= Task objective =
Please reproduce the data below line for line and unchanged, but leave out the pictures.

= Data shown =
○ ○ ○ ○ ○ ○ ○

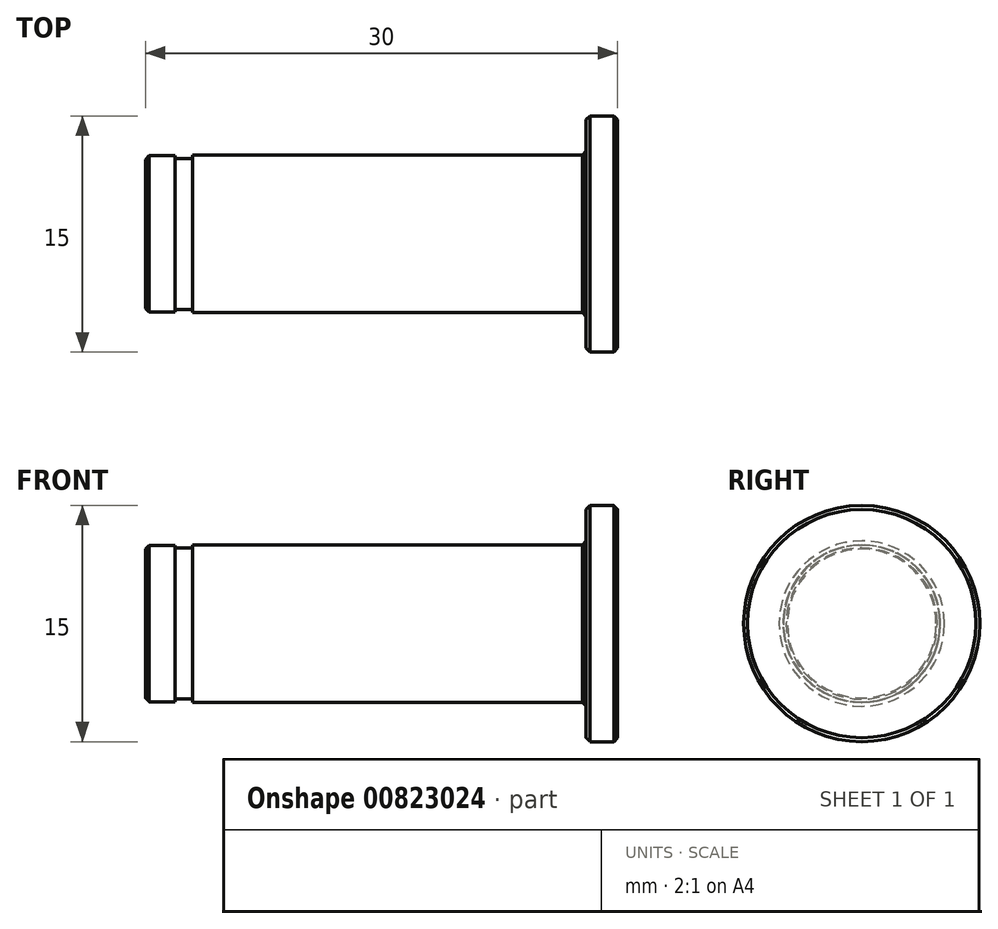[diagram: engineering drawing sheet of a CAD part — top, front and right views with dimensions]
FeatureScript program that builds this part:
annotation { "Feature Type Name" : "Feature", "Feature Type Description" : "" }
export const myFeature = defineFeature(function(context is Context, id is Id, definition is map)
    precondition{}
    {
        {
            var Q0;
            Q0=qCreatedBy(makeId("Front.planeOp"),FACE);
            var sketch = newSketch(context, id + "F0", { "sketchPlane" : qUnion([Q0])});
            skLineSegment(sketch, "E0", {"start": v(0, 0) * mm, "end": v(5.59, 0) * mm, "construction": true});
            skLineSegment(sketch, "E1", {"start": v(0, 0) * mm, "end": v(0, 7.5) * mm});
            skLineSegment(sketch, "E2", {"start": v(0, 7.5) * mm, "end": v(-2, 7.5) * mm});
            skLineSegment(sketch, "E3", {"start": v(-2, 7.5) * mm, "end": v(-2, 5) * mm});
            skLineSegment(sketch, "E4", {"start": v(-2, 5) * mm, "end": v(-27, 5) * mm});
            skLineSegment(sketch, "E5", {"start": v(-27, 5) * mm, "end": v(-27, 4.8) * mm});
            skLineSegment(sketch, "E6", {"start": v(-27, 4.8) * mm, "end": v(-28.1, 4.8) * mm});
            skLineSegment(sketch, "E7", {"start": v(-28.1, 4.8) * mm, "end": v(-28.1, 4.97) * mm});
            skLineSegment(sketch, "E8", {"start": v(-28.1, 4.97) * mm, "end": v(-30, 4.97) * mm});
            skLineSegment(sketch, "E9", {"start": v(-30, 4.97) * mm, "end": v(-30, 0) * mm});
            skLineSegment(sketch, "E10", {"start": v(-30, 0) * mm, "end": v(0, 0) * mm});
            skSolve(sketch);
        }
        {
            var Q0;
            Q0=makeQuery(id+"F0.imprint","IMPRINT",FACE,{"disambiguationData":[TD([[makeQuery(id+"F0.imprint","IMPRINT",EDGE,{"derivedFrom":sQuery(id+"F0.wireOp",EDGE,"E1")}),1.0]])]});
            var Q1;
            Q1=sQuery(id+"F0.wireOp",EDGE,"E0");
            revolve(context, id + "F1", {"surfaceOperationType" : NewSurfaceOperationType.NEW, "entities" : qUnion([Q0]), "axis" : qUnion([Q1]), "revolveType" : RevolveType.FULL});
        }
        {
            var Q0;
            Q0=makeQuery(id+"F1.opRevolve","SWEPT_FACE",FACE,{"disambiguationData":[OSD([sQuery(id+"F0.wireOp",EDGE,"E3")])]});
            var Q1;
            Q1=makeQuery(id+"F1.opRevolve","SWEPT_FACE",FACE,{"disambiguationData":[OSD([sQuery(id+"F0.wireOp",EDGE,"E1")])]});
            var Q2;
            Q2=makeQuery(id+"F1.opRevolve","SWEPT_FACE",FACE,{"disambiguationData":[OSD([sQuery(id+"F0.wireOp",EDGE,"E9")])]});
            chamfer(context, id + "F2", {"entities" : qUnion([Q0, Q1, Q2]), "width" : 0.25 * mm, "tangentPropagation" : true});
        }
    });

○ ○ ○ ○ ○ ○ ○

= Written solution =
[diagram: engineering drawing sheet of a CAD part — top, front and right views with dimensions]
FeatureScript program that builds this part:
annotation { "Feature Type Name" : "Feature", "Feature Type Description" : "" }
export const myFeature = defineFeature(function(context is Context, id is Id, definition is map)
    precondition{}
    {
        {
            var Q0;
            Q0=qCreatedBy(makeId("Front.planeOp"),FACE);
            var sketch = newSketch(context, id + "F0", { "sketchPlane" : qUnion([Q0])});
            skLineSegment(sketch, "E0", {"start": v(0, 0) * mm, "end": v(5.59, 0) * mm, "construction": true});
            skLineSegment(sketch, "E1", {"start": v(0, 0) * mm, "end": v(0, 7.5) * mm});
            skLineSegment(sketch, "E2", {"start": v(0, 7.5) * mm, "end": v(-2, 7.5) * mm});
            skLineSegment(sketch, "E3", {"start": v(-2, 7.5) * mm, "end": v(-2, 5) * mm});
            skLineSegment(sketch, "E4", {"start": v(-2, 5) * mm, "end": v(-27, 5) * mm});
            skLineSegment(sketch, "E5", {"start": v(-27, 5) * mm, "end": v(-27, 4.8) * mm});
            skLineSegment(sketch, "E6", {"start": v(-27, 4.8) * mm, "end": v(-28.1, 4.8) * mm});
            skLineSegment(sketch, "E7", {"start": v(-28.1, 4.8) * mm, "end": v(-28.1, 4.97) * mm});
            skLineSegment(sketch, "E8", {"start": v(-28.1, 4.97) * mm, "end": v(-30, 4.97) * mm});
            skLineSegment(sketch, "E9", {"start": v(-30, 4.97) * mm, "end": v(-30, 0) * mm});
            skLineSegment(sketch, "E10", {"start": v(-30, 0) * mm, "end": v(0, 0) * mm});
            skSolve(sketch);
        }
        {
            var Q0;
            Q0=makeQuery(id+"F0.imprint","IMPRINT",FACE,{"disambiguationData":[TD([[makeQuery(id+"F0.imprint","IMPRINT",EDGE,{"derivedFrom":sQuery(id+"F0.wireOp",EDGE,"E1")}),1.0]])]});
            var Q1;
            Q1=sQuery(id+"F0.wireOp",EDGE,"E0");
            revolve(context, id + "F1", {"surfaceOperationType" : NewSurfaceOperationType.NEW, "entities" : qUnion([Q0]), "axis" : qUnion([Q1]), "revolveType" : RevolveType.FULL});
        }
        {
            var Q0;
            Q0=makeQuery(id+"F1.opRevolve","SWEPT_FACE",FACE,{"disambiguationData":[OSD([sQuery(id+"F0.wireOp",EDGE,"E3")])]});
            var Q1;
            Q1=makeQuery(id+"F1.opRevolve","SWEPT_FACE",FACE,{"disambiguationData":[OSD([sQuery(id+"F0.wireOp",EDGE,"E1")])]});
            var Q2;
            Q2=makeQuery(id+"F1.opRevolve","SWEPT_FACE",FACE,{"disambiguationData":[OSD([sQuery(id+"F0.wireOp",EDGE,"E9")])]});
            chamfer(context, id + "F2", {"entities" : qUnion([Q0, Q1, Q2]), "width" : 0.25 * mm, "tangentPropagation" : true});
        }
    });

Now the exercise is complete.